Ichikawa T, Kuwaki T, Tachibana K, Yanagida M, Matsuki S
Pharmaceutical Development Laboratory, Kirin Brewery Co., Ltd., Japan.
Exp Hematol. 1995 Mar;23(3):192-5.
We have developed a sensitive sandwich enzyme-linked immunosorbent assay (ELISA) to measure granulocyte colony-stimulating factor (G-CSF) in human plasma. This ELISA employs a combination of a mouse monoclonal antibody (MAb) as the first antibody and an affinity-purified sheep polyclonal antibody conjugated with beta-D-galactosidase as the second antibody. The coefficients of intra- and interassay variations were 2.2 to 3.6% and 8.3 to 10.2%, respectively. The assay had no cross-reactivity with four other human cytokines. Plasma G-CSF levels in healthy volunteers could easily be measured because the detection limit was 0.5 pg/mL. The mean plasma G-CSF concentration in 57 healthy volunteers (aged 19 to 47; 27 males and 30 females) was 10.5 +/- 4.5 pg/mL standard deviation [SD]). There was no statistically significant relationship between plasma G-CSF concentration and absolute neutrophil counts in those healthy volunteers (r = 0.259; p = 0.052).

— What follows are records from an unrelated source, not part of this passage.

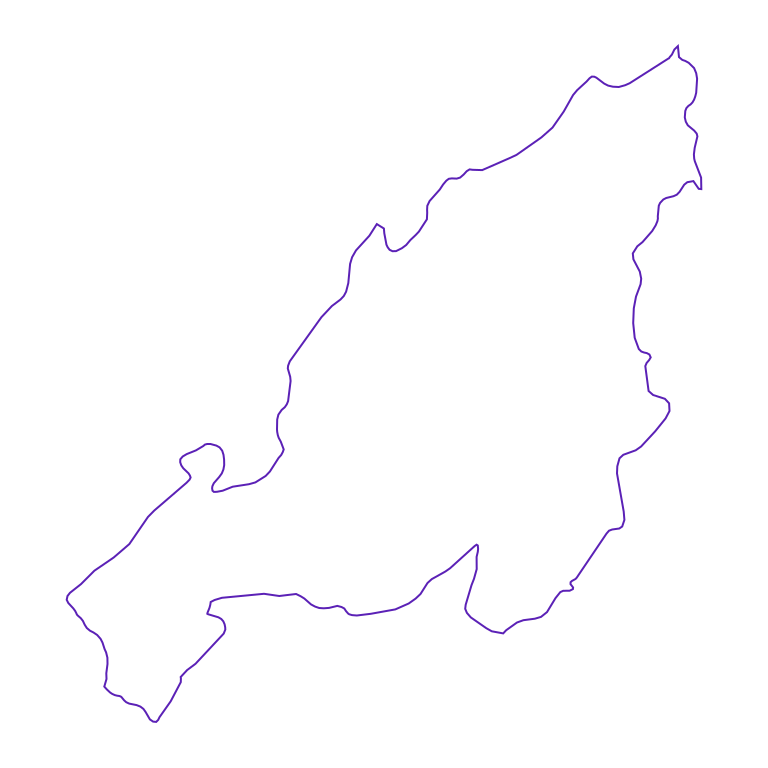 Nagaland, Mercator projection
{"feature_id": "IND-2479", "entity_name": "Nagaland", "entity_type": "State", "adm_level": 1, "iso_a3": "IND", "parent_name": "India", "parent_adm1": "", "projection": "mercator", "projection_center": [94.35, 26.119], "detail": "fine", "context": "isolated", "style": "outline", "palette": "violet", "viewbox_px": 768, "rotation_deg": 0, "n_neighbors": 0, "source": "natural_earth", "source_scale": "10m", "svg_char_len": 4219}
<svg xmlns="http://www.w3.org/2000/svg" viewBox="0 0 768 768"><path d="M701.3,189.1L698.7,188.8L693.4,181.1L687.3,182.2L684.2,184.7L679.6,191.8L676.8,194.7L673.5,196.2L666.2,198.0L663.3,199.5L660.1,202.9L658.8,205.7L657.8,216.3L657.9,218.6L657.4,221.2L655.7,225.3L652.2,231.0L642.5,242.1L637.3,246.3L632.8,253.4L633.4,259.3L639.8,271.6L641.2,278.7L640.6,284.2L636.0,296.6L633.8,308.3L633.2,323.1L634.7,337.8L638.8,349.0L641.3,351.5L644.0,352.5L646.8,353.1L649.4,354.5L650.7,357.4L649.1,360.1L646.6,363.0L645.3,366.1L648.6,391.0L653.1,395.0L664.9,398.8L669.1,403.3L669.5,411.0L665.6,418.4L655.2,431.3L641.1,446.5L635.7,450.3L623.3,454.8L619.5,458.3L617.3,466.3L617.0,473.4L623.7,511.5L624.4,519.9L622.2,526.5L619.3,528.5L612.2,529.5L609.0,530.7L606.5,533.6L576.7,577.7L575.5,579.0L572.0,580.9L570.6,582.2L570.5,584.1L573.1,587.5L572.9,589.1L569.7,590.7L563.2,590.8L560.3,592.1L555.5,598.1L547.0,612.1L541.0,616.9L534.9,618.7L523.4,620.2L517.0,622.5L506.2,630.2L503.2,633.4L491.8,631.3L486.3,628.2L470.8,617.4L466.9,612.9L465.2,608.8L465.7,604.7L471.5,585.2L474.0,578.8L476.7,569.1L476.6,556.9L477.8,551.8L478.1,548.9L477.8,545.5L476.6,544.7L474.7,546.0L450.0,568.3L445.4,571.5L431.8,579.1L427.5,583.0L420.5,594.0L415.6,598.6L408.7,603.5L395.3,609.4L370.8,613.8L356.8,615.5L352.0,615.1L349.3,614.3L348.6,613.9L348.2,613.6L346.0,611.1L344.3,608.5L341.5,607.0L337.3,605.9L329.1,607.9L323.7,608.3L319.2,608.0L315.1,606.6L311.0,604.4L304.3,598.5L300.6,596.2L296.1,594.0L285.9,595.2L279.3,596.0L264.0,593.8L221.9,597.8L214.6,600.0L210.7,602.0L210.3,604.7L209.5,607.8L207.6,612.5L207.3,613.7L207.3,613.8L207.5,613.9L208.0,614.2L218.4,617.3L221.3,619.0L223.3,621.3L224.6,624.3L225.2,627.3L225.3,629.6L223.7,633.6L195.5,663.8L187.2,670.0L180.7,677.0L180.9,678.5L180.8,682.1L170.7,701.3L159.5,717.2L158.2,719.9L156.2,721.9L153.1,721.6L149.9,719.4L145.6,712.0L143.4,708.9L140.4,706.6L136.6,705.1L129.2,703.6L126.2,702.2L124.1,700.3L121.5,697.1L120.7,696.5L119.3,696.0L117.2,695.7L114.8,695.1L112.2,693.9L110.1,692.5L106.9,689.5L104.3,686.6L106.5,679.0L106.3,673.3L107.5,664.0L107.4,657.7L106.1,652.4L104.6,649.1L102.5,642.6L100.6,638.9L97.2,635.0L93.5,632.5L90.0,630.7L86.8,628.0L84.7,624.7L82.9,620.9L80.8,618.2L78.6,616.3L77.3,615.1L76.7,614.2L76.5,613.6L75.2,611.0L73.3,608.4L68.3,603.0L66.7,599.8L67.5,596.0L70.0,592.8L81.0,584.1L94.4,570.7L113.7,557.5L129.3,544.1L148.0,516.9L154.3,510.5L186.5,482.8L189.6,479.6L190.6,477.5L189.9,475.5L188.5,473.3L183.3,468.3L181.3,465.4L180.2,462.2L180.3,459.3L182.7,456.5L186.7,454.1L195.9,450.4L203.3,446.0L204.9,444.6L207.1,444.0L210.5,444.0L216.4,445.6L219.6,447.4L222.2,450.7L223.5,454.8L224.1,459.7L224.2,465.1L223.4,469.5L221.8,473.4L219.2,477.0L213.8,483.2L212.4,486.2L212.1,488.2L212.5,490.7L213.9,491.9L216.9,491.8L222.7,490.7L232.7,486.7L249.0,484.2L255.4,482.4L265.6,476.0L269.9,471.5L278.6,457.9L281.2,455.0L282.8,452.0L283.7,449.4L280.8,441.7L278.7,437.8L277.8,435.1L277.2,431.9L277.0,429.6L277.2,419.5L278.4,414.6L281.7,409.9L284.8,407.2L286.8,404.3L288.1,401.1L290.6,381.0L290.2,376.8L287.8,368.5L288.1,365.7L289.8,361.3L321.4,317.2L331.9,306.0L340.5,299.5L343.8,296.0L346.1,291.7L348.3,283.1L350.1,263.9L352.1,257.2L356.0,250.4L369.4,235.7L376.8,224.1L383.9,228.5L384.3,233.3L386.3,243.9L386.4,244.3L386.4,244.6L387.7,247.3L389.6,249.8L392.5,251.2L396.1,251.1L401.9,248.2L406.2,245.0L410.4,240.0L415.7,235.0L418.9,231.6L426.9,219.3L427.2,212.8L427.1,209.7L427.3,205.8L429.6,201.0L439.8,189.5L443.1,184.5L446.3,180.7L448.8,178.8L451.8,178.4L456.7,178.6L460.1,177.6L463.7,174.5L466.7,171.2L469.6,169.4L472.5,169.8L482.2,170.1L509.4,158.2L516.5,154.9L541.4,137.4L552.5,127.6L563.7,111.6L573.1,95.0L577.2,90.1L586.6,81.5L589.5,78.3L591.8,76.6L594.3,76.7L596.4,77.7L604.2,83.6L608.1,85.6L612.9,86.7L618.8,87.0L625.2,85.2L629.7,83.2L668.6,58.4L669.0,58.3L669.8,57.0L671.9,54.6L674.4,49.5L677.9,46.1L679.0,57.1L682.3,59.9L685.2,60.9L688.7,62.8L694.1,68.1L696.2,73.2L697.1,78.7L696.2,92.7L695.3,96.3L694.1,99.6L692.5,102.4L690.6,104.4L688.4,105.9L686.4,108.1L685.3,110.9L684.8,117.4L685.8,121.7L687.8,125.3L694.2,130.6L696.7,133.6L697.4,136.4L694.7,147.8L693.9,154.4L694.2,158.6L694.8,161.2L701.1,177.6L701.3,189.0L701.3,189.1Z" fill="none" stroke="#5b21b6" stroke-width="2"/></svg>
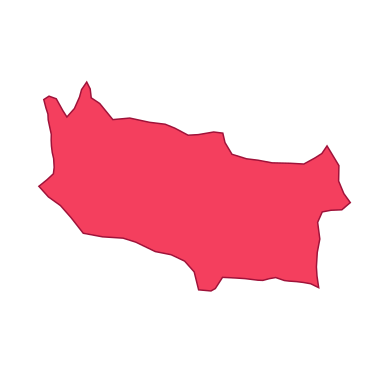 outline of Kato Dikomo, Cyprus, rotated 7°
{"feature_id": "46923920B88544101025022", "entity_name": "Kato Dikomo", "entity_type": "district", "adm_level": 2, "iso_a3": "CYP", "parent_name": "Cyprus", "parent_adm1": "", "projection": "equal_earth", "projection_center": [33.315, 35.258], "detail": "fine", "context": "isolated", "style": "filled", "palette": "rose", "viewbox_px": 384, "rotation_deg": 7, "n_neighbors": 0, "source": "geoboundaries", "source_scale": "gbopen_adm2", "svg_char_len": 1171}
<svg xmlns="http://www.w3.org/2000/svg" viewBox="0 0 384 384"><g transform="rotate(7 192 192)"><path d="M210.5,288.3L222.9,287.9L226.9,285.0L232.7,273.0L239.3,272.5L246.4,272.0L255.3,271.5L262.4,271.5L268.2,271.5L273.1,271.1L279.3,268.6L285.5,266.7L294.4,268.6L299.2,268.6L306.8,268.2L313.4,268.2L321.0,268.6L329.4,271.5L326.3,260.2L324.6,251.2L323.7,236.7L324.6,223.1L320.4,206.8L323.7,195.9L332.1,193.2L342.9,191.4L350.4,183.2L342.9,175.1L336.2,163.3L334.6,147.9L320.4,129.8L316.2,138.0L309.6,143.4L299.6,150.6L286.2,151.5L267.9,153.3L253.7,152.4L242.1,152.4L227.1,149.7L218.7,138.9L215.4,129.8L206.2,129.8L191.2,134.3L181.2,136.1L167.1,130.7L157.1,128.0L141.2,128.0L121.2,126.2L104.6,129.8L89.6,115.4L80.5,110.8L78.4,102.1L74.1,95.7L69.9,103.8L68.8,111.4L65.1,123.5L58.7,132.8L53.9,127.0L45.9,116.0L38.4,114.3L33.6,118.3L36.8,126.4L39.5,132.2L40.5,138.0L42.7,144.4L45.3,151.9L45.9,157.7L46.9,163.5L48.5,169.9L50.6,175.7L52.2,184.4L52.2,190.8L46.4,197.7L39.3,205.0L50.1,214.4L63.1,221.5L75.0,232.1L89.1,246.2L108.6,247.4L129.2,246.2L142.2,248.6L162.8,255.6L179.0,256.8L193.1,261.5L203.9,271.0L210.5,288.3Z" fill="#f43f5e" stroke="#9f1239" stroke-width="1.5"/></g></svg>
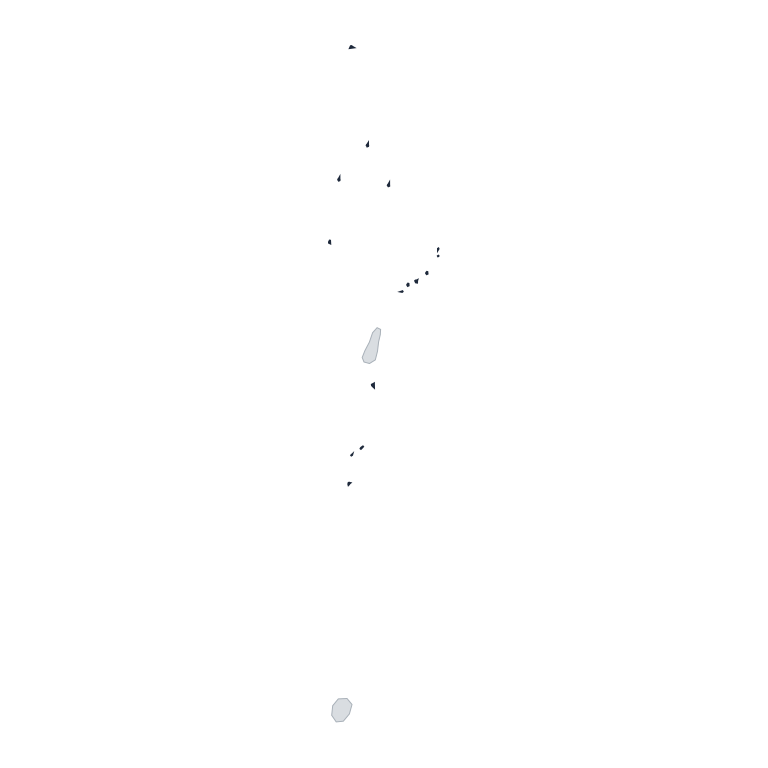 Maldives, with Kaafu highlighted
{"feature_id": "MDV-5230", "entity_name": "Kaafu", "entity_type": "Atoll", "adm_level": 1, "iso_a3": "MDV", "parent_name": "Maldives", "parent_adm1": "", "projection": "natural_earth1", "projection_center": [73.522, 4.408], "detail": "fine", "context": "in_parent", "style": "outline", "palette": "slate", "viewbox_px": 768, "rotation_deg": 0, "n_neighbors": 0, "source": "natural_earth", "source_scale": "10m", "svg_char_len": 1770}
<svg xmlns="http://www.w3.org/2000/svg" viewBox="0 0 768 768"><path d="M375.3,359.9L369.5,363.5L364.0,362.0L362.2,357.5L364.9,350.7L369.4,342.1L372.6,332.7L377.1,327.7L380.6,329.4L380.3,334.6L378.6,341.9L377.5,351.2L375.3,359.9ZM343.3,721.2L336.2,721.9L331.7,715.3L332.7,705.7L338.3,698.9L347.0,698.5L352.0,704.5L349.4,713.9L343.3,721.2Z" fill="#d9dde1" stroke="#a8b0b8" stroke-width="1"/><path d="M373.9,383.5L374.0,387.4L372.7,386.2L372.0,385.4L371.9,384.6L372.9,384.1L373.9,383.5ZM353.6,47.5L350.0,48.0L350.8,46.2L351.5,46.1L352.4,46.8L353.6,47.5ZM417.3,280.1L417.0,281.1L417.1,282.0L417.0,282.6L416.6,282.5L415.9,282.4L415.2,280.9L415.6,280.5L416.5,280.5L417.3,280.1ZM330.0,239.9L330.2,243.4L329.0,242.8L329.0,242.0L329.5,241.1L330.0,239.9ZM339.4,177.7L339.4,177.8L339.4,178.8L339.6,179.7L339.5,180.3L338.8,180.6L338.2,179.7L338.4,179.1L338.9,178.6L339.4,177.7ZM408.5,283.0L408.4,284.1L408.6,284.9L408.6,285.5L407.8,285.9L407.2,284.9L407.4,284.4L407.9,283.9L408.5,283.0ZM368.0,143.5L368.0,144.6L368.2,145.5L368.1,146.1L367.3,146.4L367.2,146.1L366.7,145.5L366.9,144.9L367.5,144.3L368.0,143.5ZM389.1,183.3L389.1,184.4L389.2,185.3L389.2,185.9L388.4,186.2L388.2,185.9L387.8,185.3L388.1,184.7L388.6,184.2L389.1,183.3ZM427.3,271.2L427.3,272.3L427.5,273.1L427.5,273.8L426.7,274.1L426.1,273.2L426.3,272.6L426.9,272.1L427.3,271.2ZM350.2,483.0L349.5,483.6L348.9,484.5L348.5,484.9L348.3,484.1L348.6,482.9L349.1,482.7L349.7,482.9L350.2,483.0ZM363.6,446.0L361.1,448.7L360.3,449.3L360.9,448.0L361.7,447.3L363.6,446.0ZM403.2,291.0L402.1,291.9L401.1,291.7L403.2,291.0ZM352.3,454.3L352.1,455.0L350.6,455.9L352.3,454.3ZM439.0,248.2L438.9,248.2L438.0,249.7L438.0,248.7L439.0,248.2ZM439.0,255.3L438.3,256.2L437.2,256.5L439.0,255.3Z" fill="none" stroke="#1e293b" stroke-width="2"/></svg>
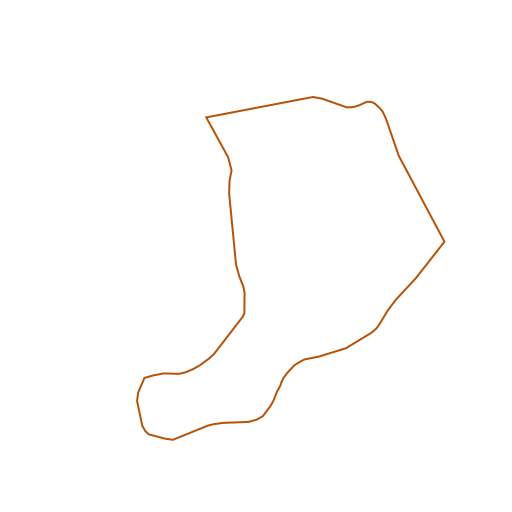 map outline of Nonthaburi (Mercator projection), rotated 243°
{"feature_id": "THA-417", "entity_name": "Nonthaburi", "entity_type": "Province", "adm_level": 1, "iso_a3": "THA", "parent_name": "Thailand", "parent_adm1": "", "projection": "mercator", "projection_center": [100.359, 13.966], "detail": "fine", "context": "isolated", "style": "outline", "palette": "amber", "viewbox_px": 512, "rotation_deg": 243, "n_neighbors": 0, "source": "natural_earth", "source_scale": "10m", "svg_char_len": 950}
<svg xmlns="http://www.w3.org/2000/svg" viewBox="0 0 512 512"><g transform="rotate(243 256 256)"><path d="M156.3,77.6L180.8,84.2L187.8,89.0L198.0,101.2L196.2,110.4L193.3,120.4L185.9,134.0L184.3,140.7L183.8,148.6L184.1,156.4L186.0,167.8L187.8,174.2L207.9,216.6L210.5,219.8L228.2,229.0L234.8,230.9L245.4,231.9L257.4,234.3L323.8,260.4L334.9,266.5L343.4,273.1L356.6,276.0L402.1,274.6L371.9,378.7L366.3,386.2L347.0,404.6L344.4,410.7L343.4,416.5L343.1,424.7L341.1,428.5L338.1,431.0L331.0,433.5L327.2,434.4L319.0,434.1L280.5,428.7L183.2,430.4L163.7,388.5L153.6,360.8L147.3,348.0L138.1,333.2L136.6,329.9L135.2,323.7L133.0,294.3L137.9,266.0L141.8,252.3L141.8,246.8L141.2,240.5L137.5,230.4L134.9,225.2L132.4,221.8L130.0,219.4L127.6,216.3L125.9,213.5L119.1,205.8L115.4,200.1L110.2,189.4L109.9,182.1L111.6,173.9L122.1,151.3L125.4,141.9L126.7,136.3L130.0,98.5L134.5,92.1L145.7,79.5L150.2,77.9L156.3,77.6Z" fill="none" stroke="#b45309" stroke-width="2"/></g></svg>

我们开发了一种灵敏的夹心酶联免疫吸附测定法(ELISA),用于检测人血浆中的粒细胞集落刺激因子(G-CSF)。该ELISA采用鼠单克隆抗体(MAb)作为第一抗体,以及与β-D-半乳糖苷酶偶联的亲和纯化羊多克隆抗体作为第二抗体。批内和批间变异系数分别为2.2%至3.6%和8.3%至10.2%。该测定法与其他四种人类细胞因子无交叉反应。由于检测限为0.5 pg/mL,健康志愿者的血浆G-CSF水平很容易测定。57名健康志愿者(年龄19至47岁;男性27名,女性30名)的血浆G-CSF平均浓度为10.5±4.5 pg/mL(标准差[SD])。在这些健康志愿者中,血浆G-CSF浓度与绝对中性粒细胞计数之间无统计学显著关系(r = 0.259;p = 0.052)。